# What is needed
Reproduce exactly the lines below, from the first one through the line containing "left knee: (142, 188)", and omit any pictures.

# Input
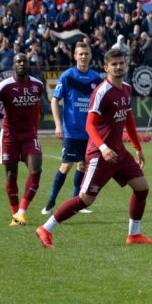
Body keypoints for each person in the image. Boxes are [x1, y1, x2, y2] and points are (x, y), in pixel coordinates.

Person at [36, 49, 152, 249]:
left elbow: (128, 119)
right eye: (114, 64)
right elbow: (90, 125)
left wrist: (137, 147)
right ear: (106, 67)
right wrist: (103, 147)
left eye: (121, 63)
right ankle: (46, 228)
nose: (118, 67)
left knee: (142, 188)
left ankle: (134, 235)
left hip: (119, 153)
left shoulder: (126, 89)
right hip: (100, 155)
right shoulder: (101, 92)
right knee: (85, 200)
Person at [0, 53, 44, 226]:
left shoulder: (37, 85)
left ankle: (22, 212)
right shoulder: (5, 86)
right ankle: (15, 215)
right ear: (13, 65)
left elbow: (36, 108)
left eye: (24, 61)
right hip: (9, 135)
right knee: (11, 174)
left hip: (29, 135)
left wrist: (36, 131)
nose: (22, 64)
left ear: (28, 64)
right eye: (18, 61)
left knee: (36, 171)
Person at [41, 42, 103, 215]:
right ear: (75, 56)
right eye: (80, 54)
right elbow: (55, 100)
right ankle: (51, 202)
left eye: (86, 54)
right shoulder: (67, 76)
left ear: (91, 56)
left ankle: (75, 204)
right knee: (66, 166)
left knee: (83, 165)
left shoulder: (96, 78)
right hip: (71, 132)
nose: (83, 57)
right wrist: (58, 125)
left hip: (89, 133)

# Task solution
Body keypoints for each person in the image. Boxes are [x1, y1, x2, y2] and points are (x, y), in pixel coordinates.

Person at [36, 49, 152, 249]:
left elbow: (128, 119)
right eye: (114, 64)
right elbow: (90, 125)
left wrist: (137, 147)
right ear: (106, 67)
right wrist: (103, 147)
left eye: (121, 63)
right ankle: (46, 228)
nose: (118, 67)
left knee: (142, 188)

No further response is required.